Pooja Rai and Nancy Charaya, co-founders, Anthill Creations, told the audience that what started as a pet project in their final year of college became their calling, , with both of them giving up their corporate jobs and making Anthill their topmost priority.

“They learn academics in the classes, but there is so much they learn while playing – teamwork, helping others, flexibility and movement. Playing is every child’s right!” said Pooja Rai, as she shared her experiences of seeing children play with their creations.

They buy tyres, which are cheap and plentiful in availability and use them to build swings, see-saws, jungle gyms and other such things to create a playground for these children. India contributes to 7% of the tyres which are disposed yearly and Anthill Creations hopes to use these to create a better world for children from impoverished communities.

Tyres can be constructively used but a lot of waste that is degradable is not properly separated. Mansoor Gous, a dry waste collection centre (DWCC) operator and a former waste-picker, bemoaned the fact that many families and households are not aware of the difference between different types of waste. He might have only studied only till 5th standard but, managing the DWCC at Ward 168 at Jayanagar, he has started a non-profit group called Donate Your Waste that works in four areas around Bangalore where his team carries out door-to-door collection of waste.
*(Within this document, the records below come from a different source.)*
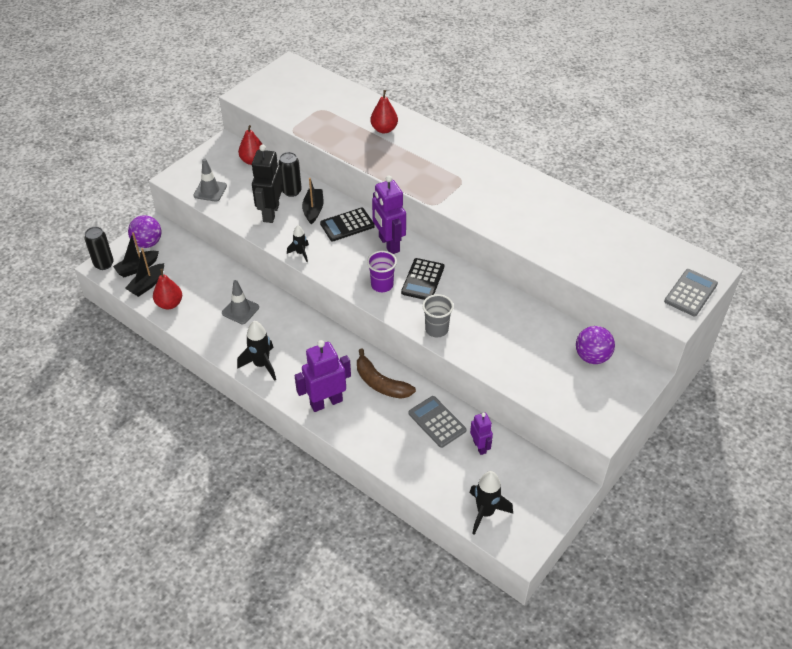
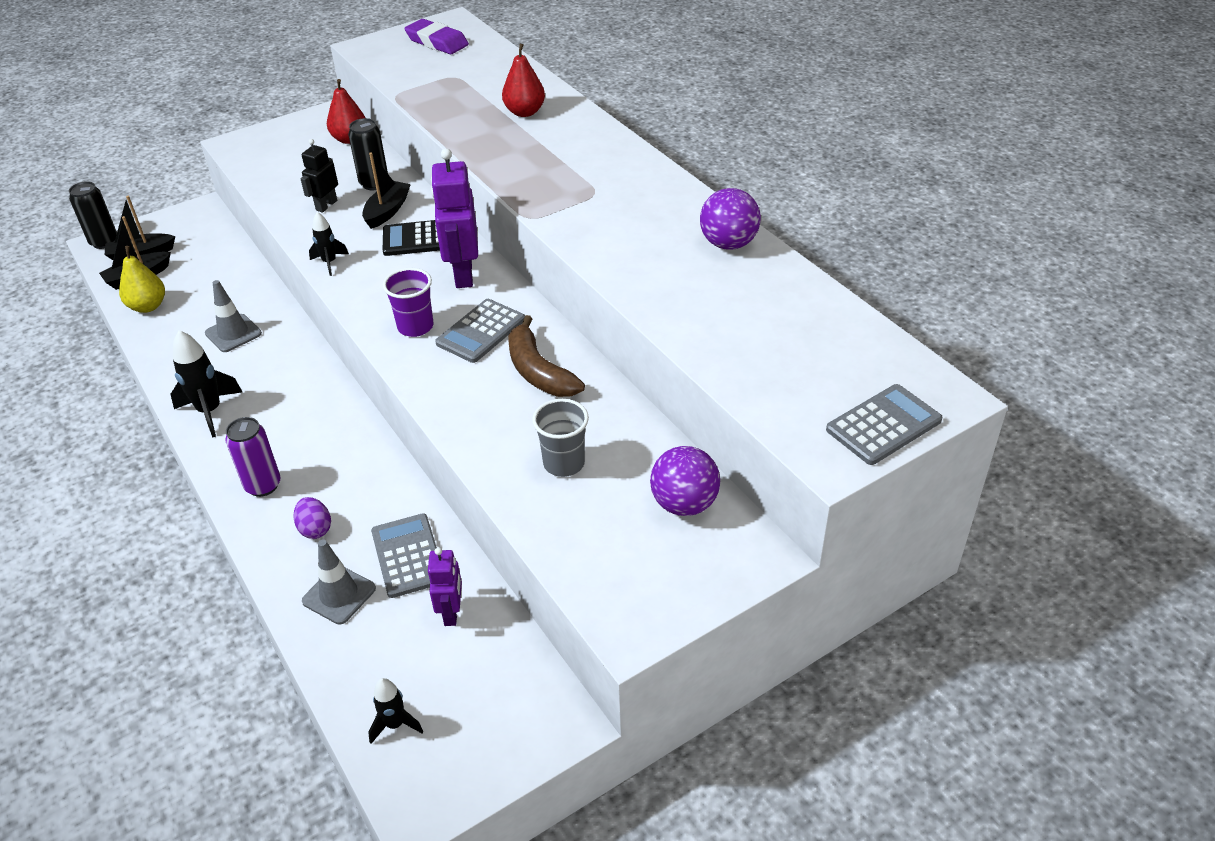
camera: 20 degrees right, 5 degrees down
purple ball [128,215,162,248] -> purple ball moved to [700,188,761,250]
red pear [153,269,182,309] -> yellow pear [119,246,165,313]
grey traffic cone [193,158,227,202] -> grey traffic cone moved to [302,540,376,624]
black robot [252,145,283,223] -> black robot [300,139,338,212], size x0.57
purple robot [294,340,351,412] -> purple can [225,417,281,497]
brown banana [357,348,416,399] -> brown banana moved to [508,315,585,397]
black calculator [401,258,444,300] -> grey calculator [435,299,525,363]
grey cup [422,294,454,337] -> grey cup moved to [532,399,589,477]
black rocket [470,471,513,535] -> black rocket [368,678,423,744], size x0.60
none -> purple egg [293,497,331,539]
none -> purple eraser [404,19,469,54]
Working with the Bruhat Bengaluru Mahanagara Palike (BBMP), Donate Your Waste has been able to teach households how to separate waste so that it becomes easy for the BBMP to dispose and recycle waste. Around 800 houses have been brought under this group’s work, and although Mansoor and those under him have had to go through troubled times, they continue to have the vigour and zeal and plan on bringing more areas around Bangalore within their reach.

Mansoor Gous, a dry waste collection centre (DWCC)

Mansoor is also the living example of entrepreneurship and enterprise among the underserved that Rang De hopes to support. Over 55,000 loans have been made by individuals on the Rang De platform helping individuals get an alternative from moneylenders when they cannot turn to banks for credit.

The final speaker, Vishwanath S, clearly had the most experience in environmental conservation as he has been focused on water issues for over two decades. In a city with no real source of water to call its own, except for the water transported from Cauvery, it has to rely on rain. Bangalore receives plentiful rain, around 860 mm on average yearly, and Vishwanath’s organization, Biome Environmental Solutions, has been offering architectural and rainwater harvesting designs to promote better and more sustainable architecture.

Vishwanath S, Biome Environmental Solutions

Most significantly, however, he talked of how the perception of our relationship with nature needed to change – “it is not nature which shall change, but you shall change your behaviour to suit the ecology”.

“The well is an excellent communicator. During the summer, the water level drops so you have to change your water consumption accordingly. With the tap, we have lost the connection with nature.” Vishwanath brought with him two traditional well-diggers and stated that Bangalore needs to build a lot more wells in the near future.

All these men and women are passionate about what they do and each person is making concerted efforts to bring about positive change in society. In an event honouring their efforts and the achievements that they have added to their names, Rang De brought together some amazing people who shared their amazing stories with those in need of inspiration and we were proud to take part.